Rontgen thorax adalah "asisten" dokter untuk melihat masalah pada dada pasien

Jika Anda datang ke rumah sakit dan berkeluh kesah tentang nyeri pada dada atau sulit bernapas, biasanya dokter akan langsung merekomendasikan rontgen thorax. Rontgen thorax adalah “asisten” kepercayaan dokter, untuk melihat kondisi medis pada dada, yang mungkin sedang Anda derita.

Setelah rontgen thorax berlangsung, akan ada foto rontgen yang muncul, untuk membantu dokter menyimpulkan tentang kondisi yang membuat Anda merasa nyeri dada atau sulit bernapas.

Dengan hasil Rontgen, rontgen thorax juga bisa menjadi indikasi bagi dokter, untuk mendiagnosis penyakit seperti masalah jantung, pneumonia (peradangan di kantong udara paru-paru akibat infeksi bakteri/virus), patah tulang, empisema (kondisi kantung udara paru-paru rusak dan membesar), kanker, atau kondisi medis lainnya.

Rontgen thorax adalah metode paling umum yang digunakan untuk mendiagnosis penyakit jantung ataupun paru-paru.
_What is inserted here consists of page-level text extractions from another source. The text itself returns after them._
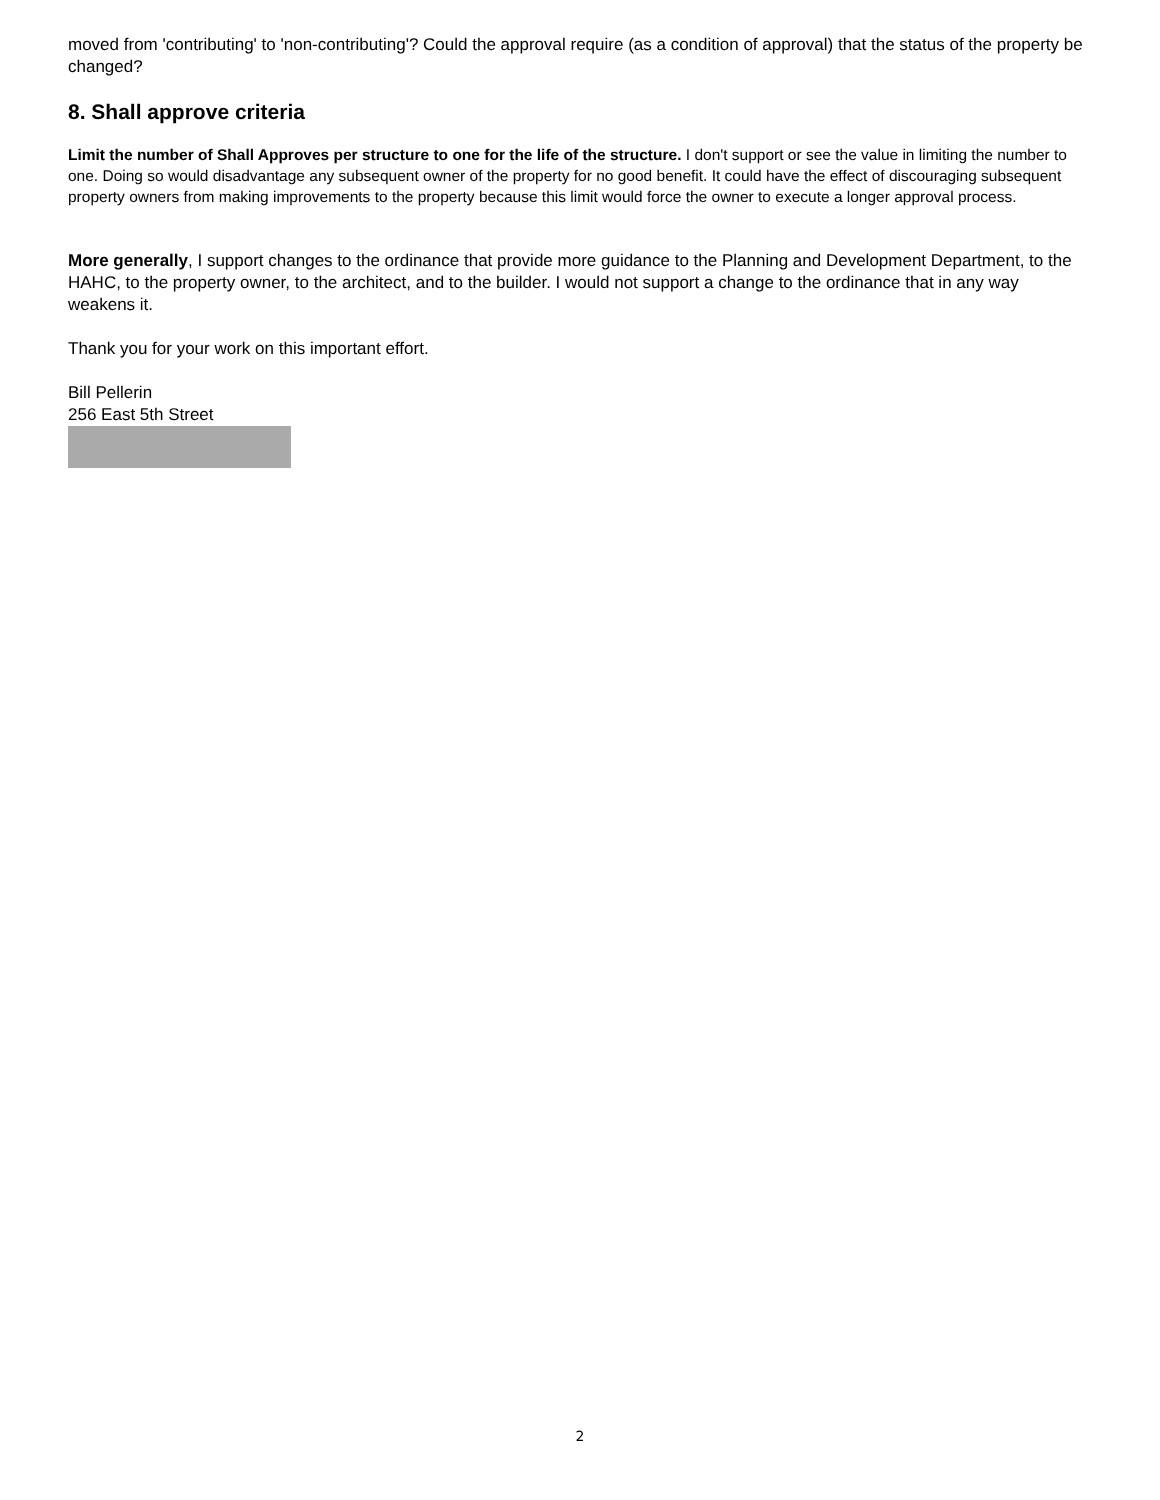moved from 'contributing' to 'non-contributing'? Could the approval require (as a condition of approval) that the status of the property be changed?
8. Shall approve criteria
Limit the number of Shall Approves per structure to one for the life of the structure. I don't support or see the value in limiting the number to one. Doing so would disadvantage any subsequent owner of the property for no good benefit. It could have the effect of discouraging subsequent property owners from making improvements to the property because this limit would force the owner to execute a longer approval process.
More generally, I support changes to the ordinance that provide more guidance to the Planning and Development Department, to the HAHC, to the property owner, to the architect, and to the builder. I would not support a change to the ordinance that in any way weakens it.
Thank you for your work on this important effort.
Bill Pellerin
256 East 5th Street
2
Namun, rontgen thorax juga bisa digunakan untuk melihat perbaikan maupun perburukan kondisi kesehatan seseorang.

Persiapan dalam menjalani rontgen thorax

Rontgen thorax adalah pemeriksaan dada yang tidak membutuhkan banyak persiapan. Biasanya, dokter akan meminta Anda untuk melepaskan perhiasan, kacamata, anting, atau logam lain yang tertempel pada tubuh.
Segera beri tahu petugas medis, jika Anda sedang menggunakan implan bedah, seperti alat pacu jantung.

Biasanya, Anda akan menggunakan pakaian rumah sakit, sebelum proses rontgen thorax dilakukan.

Bagaimana rontgen thorax dilakukan?

Prosedur rontgen thorax akan dilakukan di dalam sebuah ruangan khusus, dengan kamera sinar-X yang dapat digerakkan, dan tertempel pada logam besar. Untuk mendapatkan hasil gambar bagian dalam dada pasien, dibutuhkan sebuah “pelat”.

Dengan arahan petugas, pasien akan diminta untuk berdiri di samping pelat. Saat gambar Rontgen diambil, Anda diharuskan menahan napas, agar dada pasien tidak bergerak. Sebab, pergerakan dada, bisa membuat gambar Rontgen yang buram.

Setelah gambar selesai diambil, Anda akan dipersilakan untuk menunggu hasil pemeriksaan dokter, terhadap gambar Rontgen dada Anda.

Fungsi rontgen thorax

Rontgen thorax adalah pemeriksaan umum yang dilakukan dokter, ketika mencurigai adanya penyakit jantung atau paru-paru pada pasien. Namun, fungsi rontgen thorax jauh lebih “luas” dari itu. Berikut ini adalah hal-hal yang bisa diungkapkan oleh rontgen thorax:

  • Kondisi paru-paru

Rontgen thorax bisa mendeteksi kanker, infeksi atau terdapat udara di ruang paru-paru. Rontgen thorax juga mampu menunjukkan kondisi paru-paru kronis, seperti emfisema atau cystic fibrosis (kondisi yang menyebabkan produksi lendir pada pankreas, usus, dan bronkus).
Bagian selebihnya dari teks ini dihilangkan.